I think that it is in general true. Of course no one is the actual archetype of those qualities, but it seems that more verminous people rose to power, and are still holding it now.
 
“The worl is ful of things waiting to happen. Thats the meat and boan of it right there. You myt think you can jus go here and there doing nothing. Happening nothing. You cant tho you bleeding cant. You put your self on any road and some thing wil show its self to you. Wanting to happen. Waiting to happen. You myt say, 'I dont want to know.' But 1ce its showt its self to you you wil know wont you. You cant not know no mor. There it is and working in you. You myt try to put a farness be twean you and it only you cant becaws youre carrying it inside you. The waiting to happen aint out there where it ben no more its inside you.”
― Russell Hoban, Riddley Walker
 
"ἐν φρέατι κυνομαχεῖν"

(dogfighting inside a well/pit).

Cool ancient proverb, meaning that one's situation is so bad that even if he got out of it he would still have another huge barrier to deal with- like if he was a dog fighting another dog, inside a pit or a deep well.
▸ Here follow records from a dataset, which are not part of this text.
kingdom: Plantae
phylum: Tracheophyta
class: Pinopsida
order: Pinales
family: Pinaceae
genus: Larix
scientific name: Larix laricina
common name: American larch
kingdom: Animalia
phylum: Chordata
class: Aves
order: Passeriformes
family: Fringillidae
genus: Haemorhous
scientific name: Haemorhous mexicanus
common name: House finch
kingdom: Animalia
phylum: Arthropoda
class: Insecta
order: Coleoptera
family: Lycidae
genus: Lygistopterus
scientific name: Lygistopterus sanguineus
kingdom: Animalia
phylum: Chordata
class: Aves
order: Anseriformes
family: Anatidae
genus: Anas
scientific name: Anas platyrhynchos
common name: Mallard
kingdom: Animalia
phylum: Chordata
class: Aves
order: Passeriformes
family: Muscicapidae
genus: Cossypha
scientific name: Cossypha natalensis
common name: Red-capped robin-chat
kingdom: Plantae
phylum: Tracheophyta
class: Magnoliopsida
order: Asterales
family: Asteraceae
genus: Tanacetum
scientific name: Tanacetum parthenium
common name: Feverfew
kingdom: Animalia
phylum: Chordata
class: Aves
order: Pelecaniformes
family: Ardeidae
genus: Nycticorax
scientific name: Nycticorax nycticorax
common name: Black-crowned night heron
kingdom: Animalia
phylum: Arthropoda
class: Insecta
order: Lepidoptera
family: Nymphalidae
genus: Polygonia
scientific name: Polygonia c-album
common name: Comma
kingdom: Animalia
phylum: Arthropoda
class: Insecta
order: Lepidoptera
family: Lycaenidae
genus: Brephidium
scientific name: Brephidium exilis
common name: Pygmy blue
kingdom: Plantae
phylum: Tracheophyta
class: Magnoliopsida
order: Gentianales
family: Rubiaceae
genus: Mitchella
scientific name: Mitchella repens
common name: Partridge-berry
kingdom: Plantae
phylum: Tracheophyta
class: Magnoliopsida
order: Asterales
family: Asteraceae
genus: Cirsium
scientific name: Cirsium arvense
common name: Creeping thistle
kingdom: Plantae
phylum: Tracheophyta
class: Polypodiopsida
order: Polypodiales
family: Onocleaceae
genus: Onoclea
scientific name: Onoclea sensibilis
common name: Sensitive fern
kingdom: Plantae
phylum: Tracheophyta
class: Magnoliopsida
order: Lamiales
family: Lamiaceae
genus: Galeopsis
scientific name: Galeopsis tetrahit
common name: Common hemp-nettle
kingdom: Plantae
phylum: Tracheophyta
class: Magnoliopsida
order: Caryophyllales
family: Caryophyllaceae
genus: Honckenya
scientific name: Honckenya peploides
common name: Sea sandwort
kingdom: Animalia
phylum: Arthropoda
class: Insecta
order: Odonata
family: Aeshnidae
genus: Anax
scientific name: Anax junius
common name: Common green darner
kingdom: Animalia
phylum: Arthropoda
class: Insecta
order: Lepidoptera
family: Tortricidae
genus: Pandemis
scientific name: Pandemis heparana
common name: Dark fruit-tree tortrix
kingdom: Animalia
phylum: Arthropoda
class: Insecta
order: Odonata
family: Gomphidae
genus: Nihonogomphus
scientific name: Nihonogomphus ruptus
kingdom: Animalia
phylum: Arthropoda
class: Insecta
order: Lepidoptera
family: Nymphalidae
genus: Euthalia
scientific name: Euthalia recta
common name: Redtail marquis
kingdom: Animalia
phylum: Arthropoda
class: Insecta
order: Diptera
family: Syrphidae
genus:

There is an excellent story by De Maupassant about a dog they pushed into such a pit, to be left to die. There it was combating another dog, for the scraps of food people would occasionally throw to the pit.
 
Lord Dunsany said:
All was so silent by that unvalued house that the faded courage of Tonker flickered up, but to Nuth's experienced sense it seemed too silent; and all the while there was that look in the sky that was worse than a spoken doom, so that Nuth, as is often the case when men are in doubt, had leisure to fear the worst. Nevertheless he did not abandon the business, but sent the likely lad with the instruments of his trade by means of the ladder to the old green casement. And the moment that Tonker touched the withered boards, the silence that, though ominous, was earthly, became unearthly like the touch of a ghoul. And Tonker heard his breath offending against that silence, and his heart was like mad drums in a night attack, and a string of one of his sandals went tap on a rung of a ladder, and the leaves of the forest were mute, and the breeze of the night was still; and Tonker prayed that a mouse or a mole might make any noise at all, but not a creature stirred, even Nuth was still. And then and there, while yet he was undiscovered, the likely lad made up his mind, as he should have done long before, to leave those colossal emeralds where they were and have nothing further to do with the lean, high house of the gnoles, but to quit this sinister wood in the nick of time and retire from business at once and buy a place in the country. Then he descended softly and beckoned to Nuth. But the gnoles had watched him through knavish holes that they bore in trunks of the trees, and the unearthly silence gave way, as it were with a grace, to the rapid screams of Tonker as they picked him up from behind -- screams that came faster and faster until they were incoherent. And where they took him it is not good to ask, and what they did with him I shall not say.

http://www.sff.net/people/DoyleMacdonald/d_nuth.htm
 
"One of the things we tried to do with [Monty Python's Flying Circus] was to try and do something that was so unpredictable that it had no shape and you could never say what the kind of humor was. And I think that the fact that 'Pythonesque' is now a word in the Oxford English Dictionary shows the extent to which we failed."